(Source passage begins)

Berklee College of Music apologizes for allowing Boston police to use restrooms during protest

Roger H. Brown, longtime president of Berklee College of Music, apologized to the campus community. Jessica Rinaldi/Globe Staff

Leaders at the Berklee College of Music have apologized for allowing Boston police to use restrooms at the campus concert hall as violence erupted on city streets following peaceful protests against the killings of Black Americans on May 31.

The decision by Berklee Public Safety staff to allow officers staged at Massachusetts Avenue and Boylston Street to use the Berklee Performance Center’s restrooms was “not a formal decision by the institution, but an informal one, made on the spot,” Berklee President Roger H. Brown, Senior Vice President for Administration and Finance Mac Hisey, and Police Chief David Ransom said in a statement posted to Facebook Wednesday night.

“Some have asked if the campus was used to house or stage activity of the Boston Police; it was not,” they added.

Representatives for the college did not immediately respond to a request for further comment Wednesday evening.

(Source passage ends)
(Excerpted records begins)

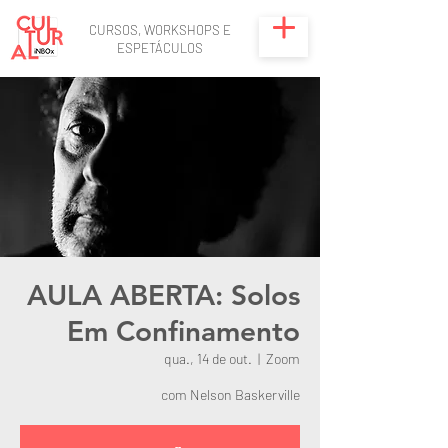
CURSOS, WORKSHOPS E
ESPETÁCULOS
AULA ABERTA: Solos
Em Confinamento
qua., 14 de out.
  |  
Zoom
com Nelson Baskerville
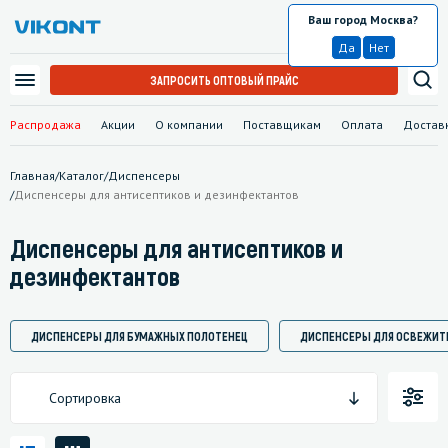
Ваш город Москва?
Москва
Да
Нет
ЗАПРОСИТЬ ОПТОВЫЙ ПРАЙС
Распродажа
Акции
О компании
Поставщикам
Оплата
Достав
Главная
/
Каталог
/
Диспенсеры
/
Диспенсеры для антисептиков и дезинфектантов
Диспенсеры для антисептиков и
дезинфектантов
ДИСПЕНСЕРЫ ДЛЯ БУМАЖНЫХ ПОЛОТЕНЕЦ
ДИСПЕНСЕРЫ ДЛЯ ОСВЕЖИТ
Сортировка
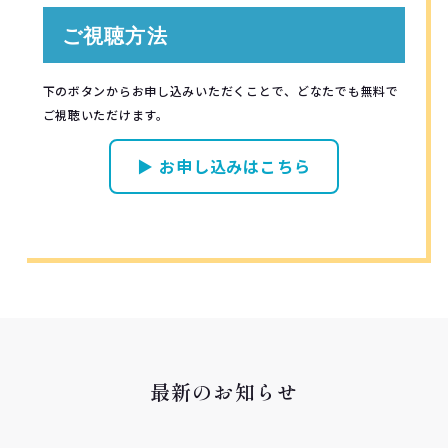
ご視聴方法
下のボタンからお申し込みいただくことで、どなたでも無料で
ご視聴いただけます。
▶ お申し込みはこちら
最新のお知らせ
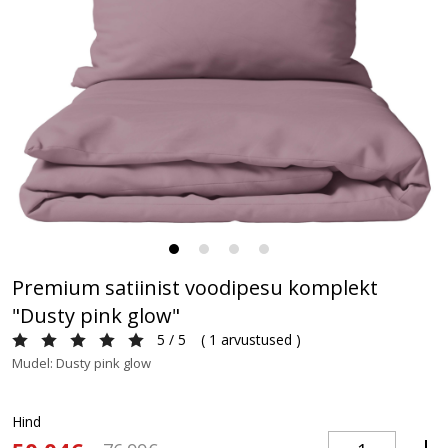
Premium satiinist voodipesu komplekt
"Dusty pink glow"
5 / 5
(
1 arvustused
)
Mudel: Dusty pink glow
Hind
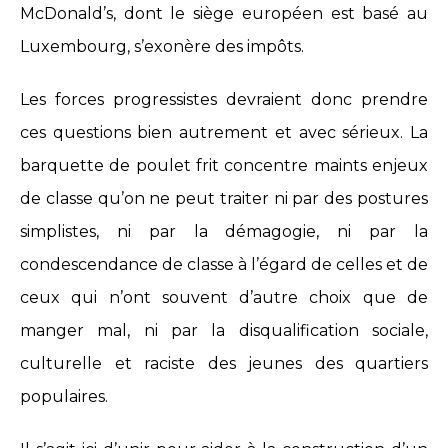
McDonald’s, dont le siège européen est basé au
Luxembourg, s’exonère des impôts.
Les forces progressistes devraient donc prendre
ces questions bien autrement et avec sérieux. La
barquette de poulet frit concentre maints enjeux
de classe qu’on ne peut traiter ni par des postures
simplistes, ni par la démagogie, ni par la
condescendance de classe à l’égard de celles et de
ceux qui n’ont souvent d’autre choix que de
manger mal, ni par la disqualification sociale,
culturelle et raciste des jeunes des quartiers
populaires.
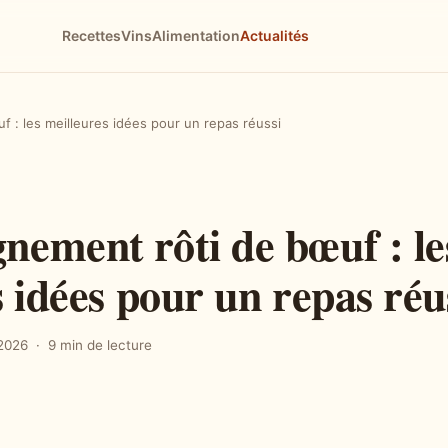
Recettes
Vins
Alimentation
Actualités
: les meilleures idées pour un repas réussi
ement rôti de bœuf : le
 idées pour un repas réu
2026
9 min de lecture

(Excerpted records ends)

**Task instructions:**
Reproduce the full text of the news report on Berklee's restroom apology, word for word. The items have nothing to do with this.

**Result of this task:**
Berklee College of Music apologizes for allowing Boston police to use restrooms during protest

Roger H. Brown, longtime president of Berklee College of Music, apologized to the campus community. Jessica Rinaldi/Globe Staff

Leaders at the Berklee College of Music have apologized for allowing Boston police to use restrooms at the campus concert hall as violence erupted on city streets following peaceful protests against the killings of Black Americans on May 31.

The decision by Berklee Public Safety staff to allow officers staged at Massachusetts Avenue and Boylston Street to use the Berklee Performance Center’s restrooms was “not a formal decision by the institution, but an informal one, made on the spot,” Berklee President Roger H. Brown, Senior Vice President for Administration and Finance Mac Hisey, and Police Chief David Ransom said in a statement posted to Facebook Wednesday night.

“Some have asked if the campus was used to house or stage activity of the Boston Police; it was not,” they added.

Representatives for the college did not immediately respond to a request for further comment Wednesday evening.